# Box Tops



## alaric (Aug 28, 2007)

I need lots of them for school, can you guys give me some?

Okay for real... a friend and I just made two boxes, about 6ft long each. Before we made them, we thought that we were set with our top... well it turns out the place we were going to get out plastic from just jacked their prices, and we don't want to pay $175+. Anyone know of any good materials for a box topsheet, and a place to order it?


----------



## Slaughterhouse (Aug 17, 2007)

How about some plexi-glass or Lexan from Home Depot?


----------



## boarderaholic (Aug 13, 2007)

Lexan is expensive though. Try the plexi-glass, but when you drill it, be careful not to crack it. Backcountryfun (I think it was) tried it, and the top blew up on him. (I think!!!)


----------



## Guest (Jan 29, 2008)

Slaughterhouse said:


> How about some plexi-glass or Lexan from Home Depot?
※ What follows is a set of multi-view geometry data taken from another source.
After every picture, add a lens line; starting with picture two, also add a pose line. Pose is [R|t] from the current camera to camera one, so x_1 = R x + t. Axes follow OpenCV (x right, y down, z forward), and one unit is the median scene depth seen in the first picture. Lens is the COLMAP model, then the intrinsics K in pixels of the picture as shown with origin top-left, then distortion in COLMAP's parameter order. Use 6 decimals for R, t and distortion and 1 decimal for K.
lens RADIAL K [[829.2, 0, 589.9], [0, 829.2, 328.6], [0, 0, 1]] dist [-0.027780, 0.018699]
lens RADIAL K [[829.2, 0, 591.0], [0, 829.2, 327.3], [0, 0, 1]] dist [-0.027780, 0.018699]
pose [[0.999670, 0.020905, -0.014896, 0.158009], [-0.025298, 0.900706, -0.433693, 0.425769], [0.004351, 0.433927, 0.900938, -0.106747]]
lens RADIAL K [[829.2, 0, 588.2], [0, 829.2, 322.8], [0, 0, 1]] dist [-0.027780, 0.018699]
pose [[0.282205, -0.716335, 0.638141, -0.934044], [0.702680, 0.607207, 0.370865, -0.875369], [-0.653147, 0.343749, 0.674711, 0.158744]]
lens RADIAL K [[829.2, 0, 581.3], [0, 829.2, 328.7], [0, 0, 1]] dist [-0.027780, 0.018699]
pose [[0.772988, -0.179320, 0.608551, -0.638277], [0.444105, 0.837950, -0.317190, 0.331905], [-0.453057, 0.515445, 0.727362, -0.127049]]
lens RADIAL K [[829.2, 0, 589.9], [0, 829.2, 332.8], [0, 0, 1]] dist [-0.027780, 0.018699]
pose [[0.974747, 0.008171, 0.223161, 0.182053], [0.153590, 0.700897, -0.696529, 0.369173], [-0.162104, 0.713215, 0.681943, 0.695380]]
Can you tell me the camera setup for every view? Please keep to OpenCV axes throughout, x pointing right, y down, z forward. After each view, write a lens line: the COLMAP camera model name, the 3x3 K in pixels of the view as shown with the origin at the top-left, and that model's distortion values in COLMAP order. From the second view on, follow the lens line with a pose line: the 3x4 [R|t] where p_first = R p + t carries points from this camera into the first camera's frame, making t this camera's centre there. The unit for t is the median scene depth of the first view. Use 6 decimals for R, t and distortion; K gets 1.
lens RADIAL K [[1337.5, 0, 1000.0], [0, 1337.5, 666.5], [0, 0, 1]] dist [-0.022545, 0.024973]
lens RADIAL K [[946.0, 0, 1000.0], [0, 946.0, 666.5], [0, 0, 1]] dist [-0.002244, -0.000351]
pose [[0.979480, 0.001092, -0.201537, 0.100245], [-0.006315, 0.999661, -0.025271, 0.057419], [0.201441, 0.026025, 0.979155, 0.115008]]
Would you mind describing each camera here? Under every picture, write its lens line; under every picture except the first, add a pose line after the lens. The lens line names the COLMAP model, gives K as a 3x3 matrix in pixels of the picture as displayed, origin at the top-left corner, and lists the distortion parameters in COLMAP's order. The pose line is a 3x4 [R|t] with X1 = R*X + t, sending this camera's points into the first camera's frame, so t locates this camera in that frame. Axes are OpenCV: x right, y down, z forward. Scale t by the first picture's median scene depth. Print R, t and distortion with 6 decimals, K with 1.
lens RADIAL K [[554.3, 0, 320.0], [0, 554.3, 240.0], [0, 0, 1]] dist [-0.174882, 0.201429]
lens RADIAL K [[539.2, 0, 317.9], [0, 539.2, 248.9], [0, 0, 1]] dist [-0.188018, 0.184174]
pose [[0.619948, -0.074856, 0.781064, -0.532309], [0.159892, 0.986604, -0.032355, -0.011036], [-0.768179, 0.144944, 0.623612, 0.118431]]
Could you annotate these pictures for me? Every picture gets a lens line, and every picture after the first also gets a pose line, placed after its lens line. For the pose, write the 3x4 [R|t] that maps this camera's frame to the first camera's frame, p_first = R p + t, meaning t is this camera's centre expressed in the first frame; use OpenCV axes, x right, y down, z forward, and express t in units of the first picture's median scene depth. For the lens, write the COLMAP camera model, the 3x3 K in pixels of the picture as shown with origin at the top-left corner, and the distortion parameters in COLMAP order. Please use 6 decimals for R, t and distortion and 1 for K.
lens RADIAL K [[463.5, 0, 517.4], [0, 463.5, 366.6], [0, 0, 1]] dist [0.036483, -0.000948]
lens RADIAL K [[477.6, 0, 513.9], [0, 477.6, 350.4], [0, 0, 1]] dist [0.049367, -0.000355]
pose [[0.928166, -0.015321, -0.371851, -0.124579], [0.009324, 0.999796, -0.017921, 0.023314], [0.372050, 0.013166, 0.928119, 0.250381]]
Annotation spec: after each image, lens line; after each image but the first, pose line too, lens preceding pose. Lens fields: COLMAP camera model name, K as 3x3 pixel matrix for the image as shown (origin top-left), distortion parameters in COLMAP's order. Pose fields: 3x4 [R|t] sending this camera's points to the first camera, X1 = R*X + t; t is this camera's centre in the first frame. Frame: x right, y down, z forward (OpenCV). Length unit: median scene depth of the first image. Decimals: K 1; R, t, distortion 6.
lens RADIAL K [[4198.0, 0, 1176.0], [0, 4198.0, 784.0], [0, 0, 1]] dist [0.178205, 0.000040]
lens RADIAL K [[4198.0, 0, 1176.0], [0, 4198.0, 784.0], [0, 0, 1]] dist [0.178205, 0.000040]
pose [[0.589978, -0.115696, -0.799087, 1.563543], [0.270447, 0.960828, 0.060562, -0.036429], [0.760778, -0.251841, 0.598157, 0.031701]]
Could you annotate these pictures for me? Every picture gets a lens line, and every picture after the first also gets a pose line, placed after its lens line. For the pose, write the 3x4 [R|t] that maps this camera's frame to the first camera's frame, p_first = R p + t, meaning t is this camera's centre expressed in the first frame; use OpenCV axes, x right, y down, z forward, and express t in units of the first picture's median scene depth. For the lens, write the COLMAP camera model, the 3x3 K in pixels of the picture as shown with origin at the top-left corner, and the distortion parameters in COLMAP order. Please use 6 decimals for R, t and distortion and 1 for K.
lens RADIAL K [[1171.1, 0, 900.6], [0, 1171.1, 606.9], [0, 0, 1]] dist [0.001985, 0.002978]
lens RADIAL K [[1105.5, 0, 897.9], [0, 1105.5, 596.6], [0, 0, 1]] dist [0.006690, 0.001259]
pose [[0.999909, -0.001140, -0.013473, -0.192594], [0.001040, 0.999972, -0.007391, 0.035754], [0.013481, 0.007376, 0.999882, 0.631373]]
plexi-glass sticks same with lexan... youve gotta use UHMWPE or Ultra High Molecular Weight Polyethylene which is the base of your board called p-tex... thought id give the full name for when your lookin for some of it bcus p-tex will prolly get you nowhere in home depot...


----------



## Guest (Nov 25, 2008)

i made a box this weekend and i used puck board for the top it was $80 for a 4x8 foot piece at the home and garden coop, me and a friend shared it my box was only 7 inches by about 7 feet so it was very reasonable


----------



## Guest (Nov 25, 2008)

My mom has a sign shop and I use scraps of plexi for my stuff. I think it works great


----------



## sedition (Feb 8, 2007)

Alaric, where the hell have you been?


----------



## jmacphee9 (Nov 11, 2008)

Slaughterhouse said:


> How about some plexi-glass or Lexan from Home Depot?


lexan blows...go to your local hockey rink. prob wwont work but they may have left over boards. im gettin some cuz i work there:cheeky4:

but for now were using formica which i was told will be really good, cuz i cant get the boards for a few more months..


----------



## Extremo (Nov 6, 2008)

Puckboard actually isnt that good of a topsheet. Its low density polyethelene. If you're going to use poly you need the UHMW but that's too expensive. So save your money and get some sheetmetal. Its perfect. If you don't believe me check out the DC mtn lab vids. See how good the dragon box slides. Its cheaper than high grade poly and will last longer. But it's going to rust so you'll want to put some rustoleum on it. I used the rustoleum textured outdoor spray paint and it slides really well. Just have to throw some snow on it so it doesnt dry out as you ride it.


----------



## Guest (Nov 25, 2008)

i know the person that owns a local plastics shop and they orderd me a peice of polyethlene for like $55 i think it was 4x8. All i had to do i go pick it up when it got there. So i would ask a local plastic manufacture.


----------



## jmacphee9 (Nov 11, 2008)

isnt puckboard what all the parks use? ive always heard its the best...


----------



## Extremo (Nov 6, 2008)

No puckboard sucks...its low density polyethylene. Parks use either Lexan, which is high density polycarbonate, or UHMW polyethethylene. Regular poly (puckboard) is cheap and doesnt slide well. UHMW poly is around $215 for a 4x10 sheet and Lexan is around $230 for a 4x10 sheet.


----------



## Extremo (Nov 6, 2008)

^ Thats 1/4 inch thickness on those prices


----------



## Guest (Dec 4, 2008)

it works fantastic i got it goin and it slides so nice


----------